Summarize the wargaming post below in two sentences.

### Given passage
┌──

Tuesday, February 06, 2007

How Many Units ??? --

One of the questions which I have has to do with how many units I should plan on painting for the Army of Saxe-Bearstein.

Since one of the purposes of having imaginary countries is the creation (over time) of unit histories. I don't want to have so many units that they lose their individuality among the masses of other units.

On the other hand, I don't want to have so few that every battle taps the same units. I'd like to find a happy medium.

So, let me hear from you out there . . . how many units would be enough without being too many?

-- Jeff


MurdocK said...

ANY! From 1 miniature to 1000's!

It all depends on the 'rule' system and budget of the players involved.

If 'leader' figures count as part of the concept then that may be a starting point to get a new player involved. Let them get a 'colonel' for a unit and lend them the troops.

When it comes to 'independant commands' then I suggest the brigade as the most common tactical unit. But then a battalion can be a starting point.

As far as 'long term' number of units, then you are looking at a small army. 2 Brigades of infantry, 1 major formation of cavalry and maybe a train of artillery (something more than a few battalion guns).

This way the players can have more than 1 or 2 things to move each turn when their 'army' is in action.

In the end, the aim is to get more players involved. Start small and work towards a larger aim.

Having a start with a colonel in charge of a battalion coming from the new player can get the dice rolling!

Grimsby Mariner said...

Is there ever going to be answer for that question Jeff?

└──

### Supplied material
┌──

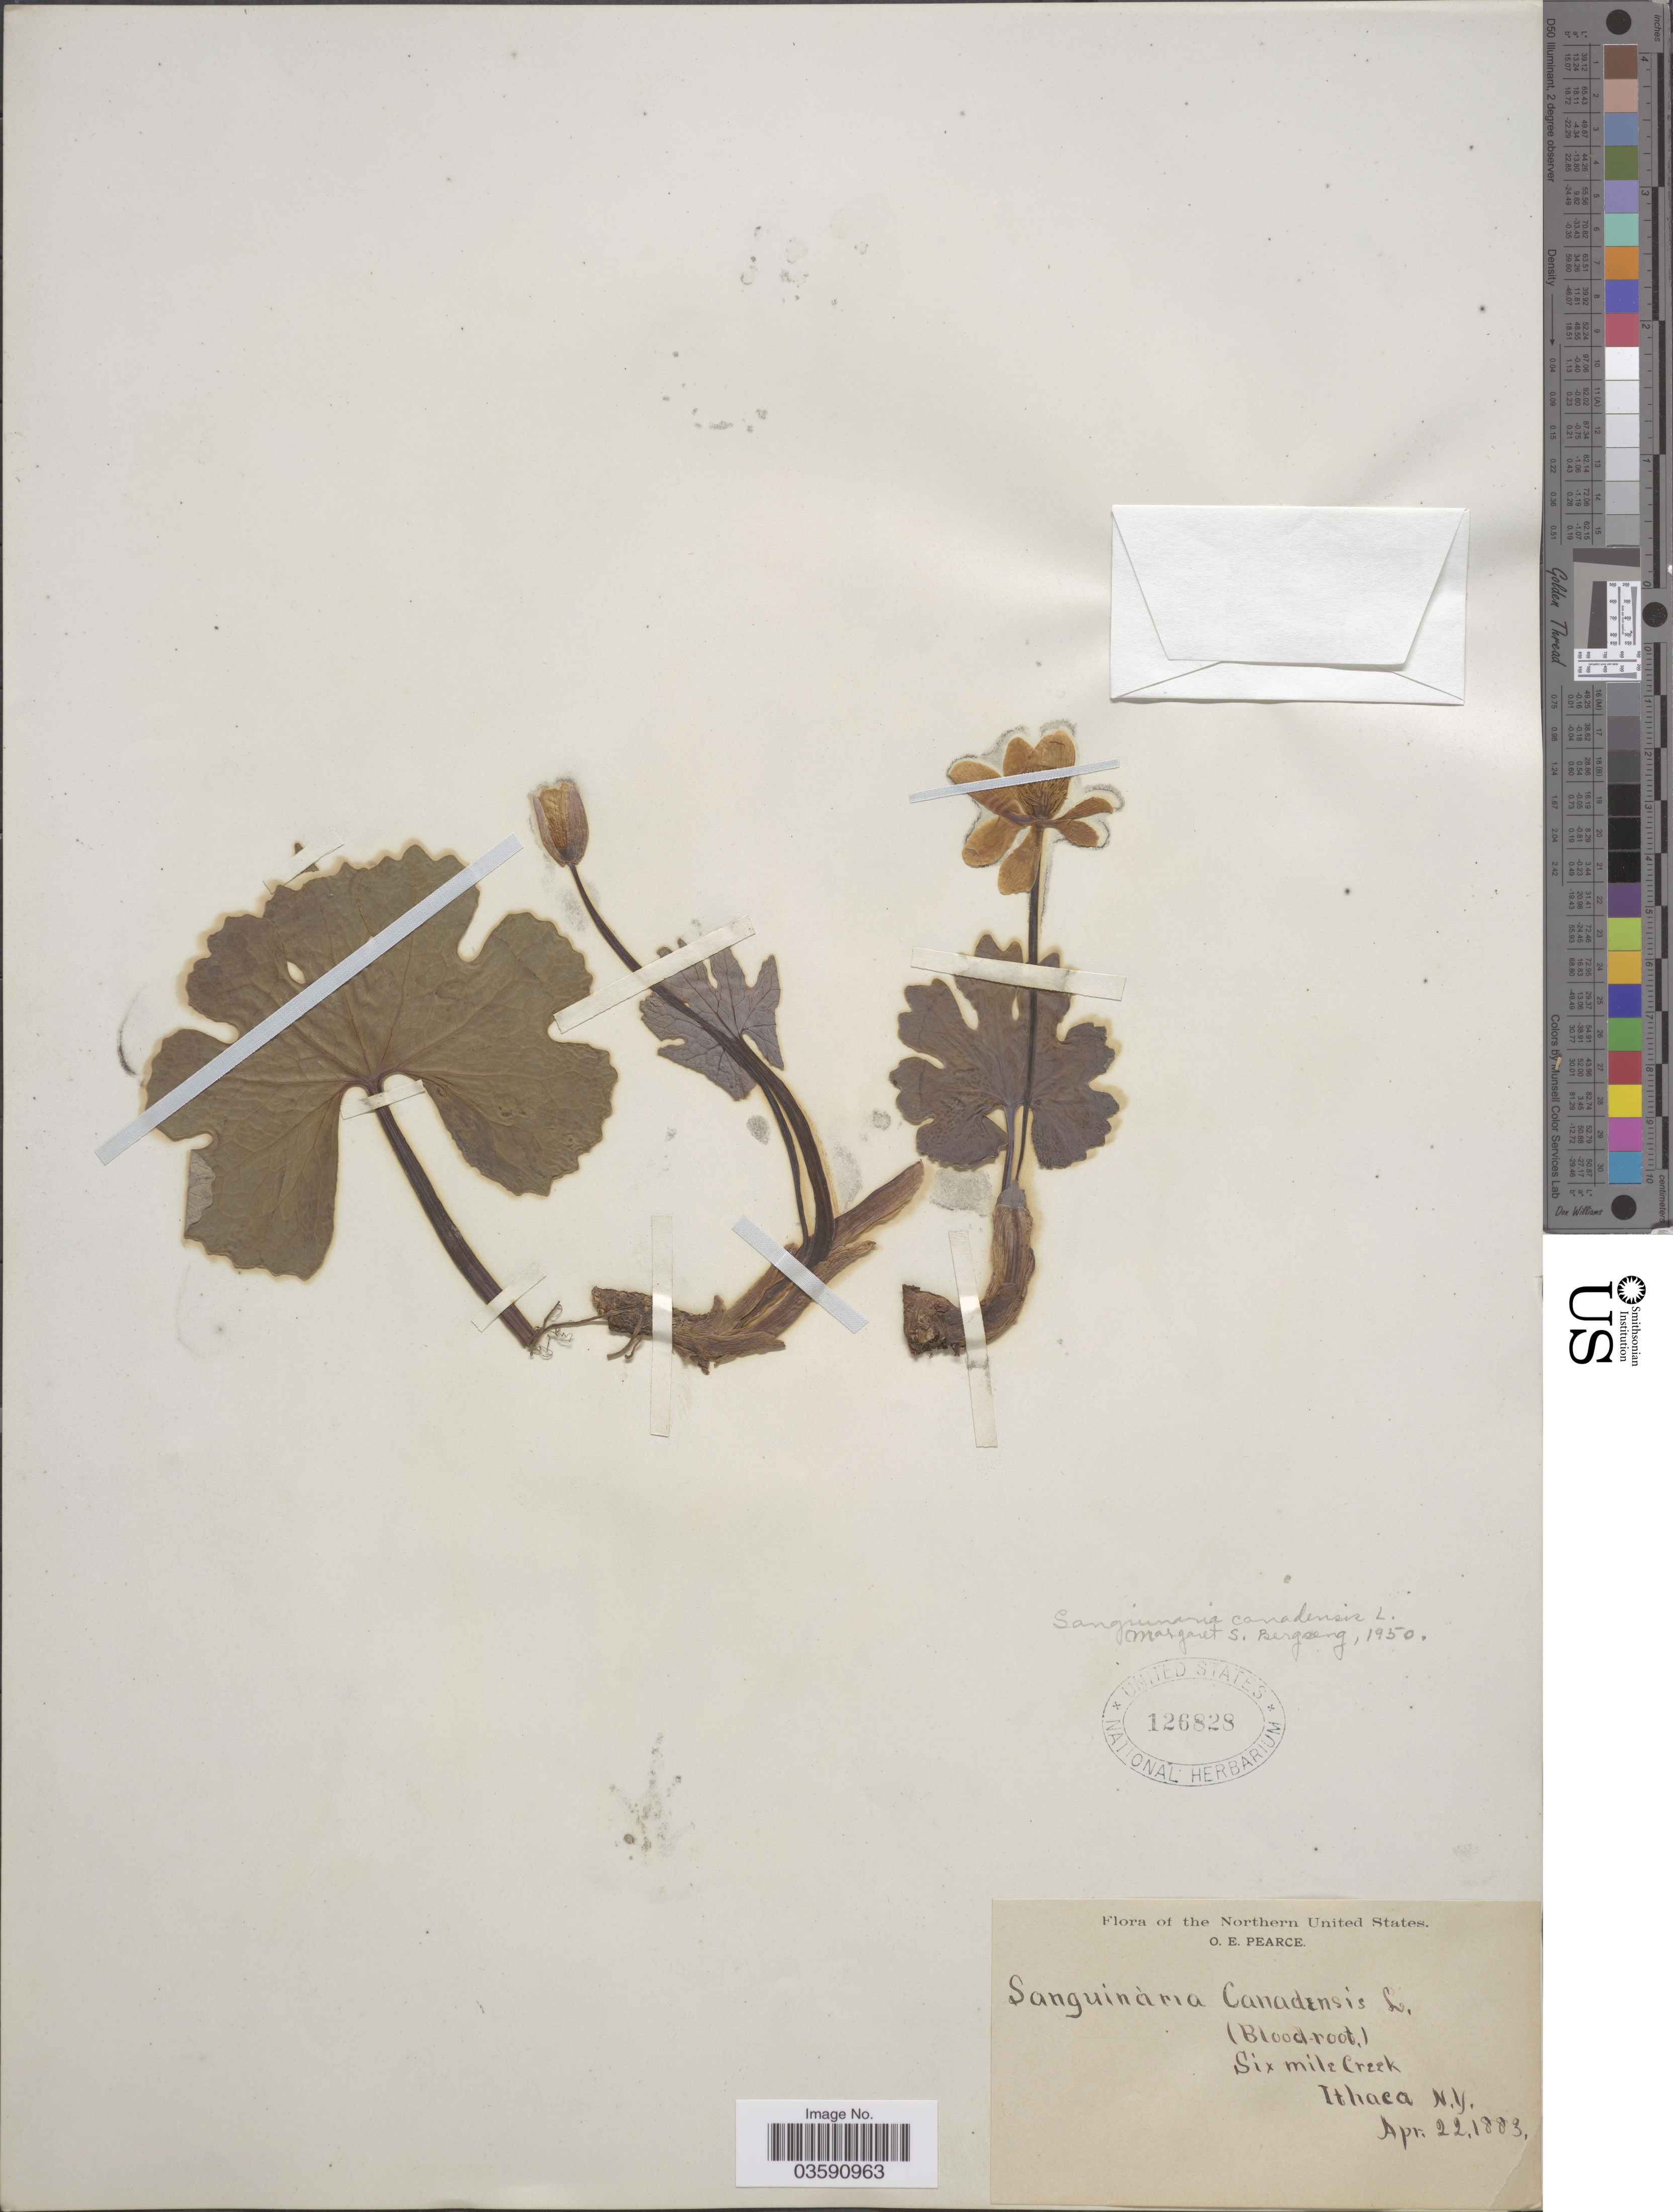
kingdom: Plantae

└──
┌──

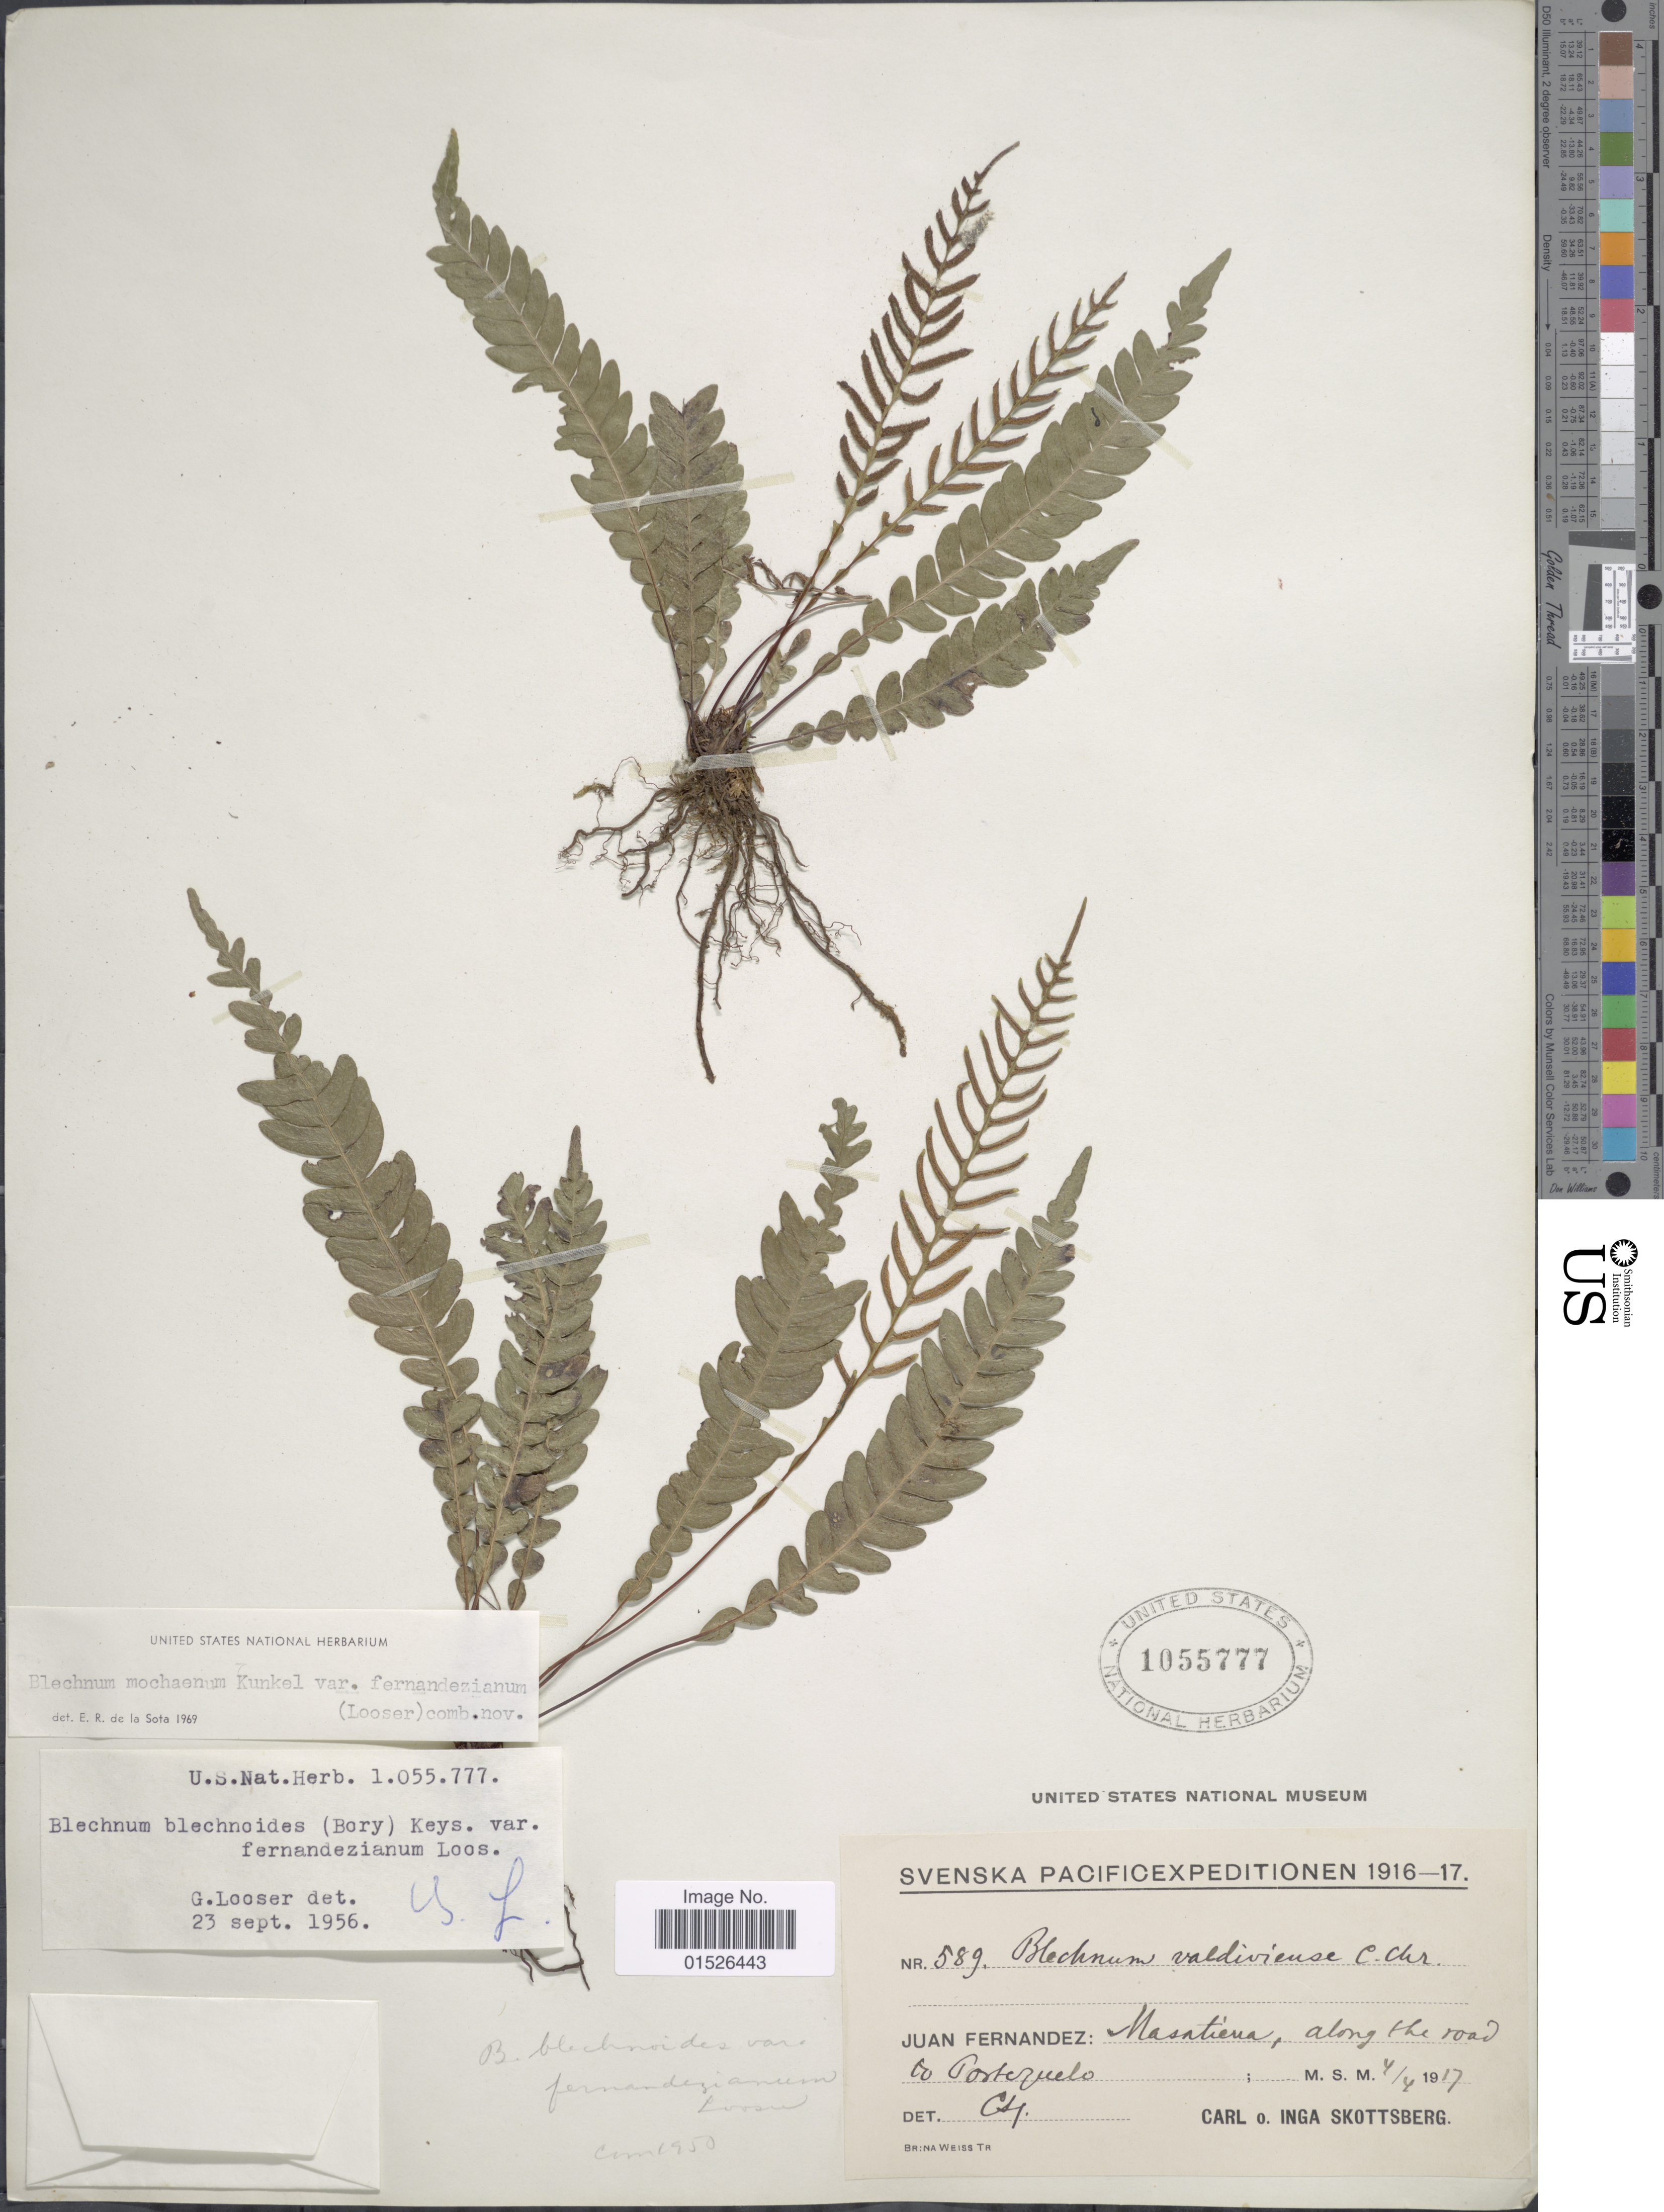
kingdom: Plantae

└──

### Exercise output
Jeff asks how many units to paint for the Army of Saxe-Bearstein: enough that every battle doesn't tap the same units, but not so many that they lose the individuality that unit histories depend on. In reply, MurdocK says any number can work depending on the rule system and budget, recommends a small army of two infantry brigades, one major cavalry formation and possibly an artillery train, and suggests bringing in new players by starting small with a colonel in charge of a battalion.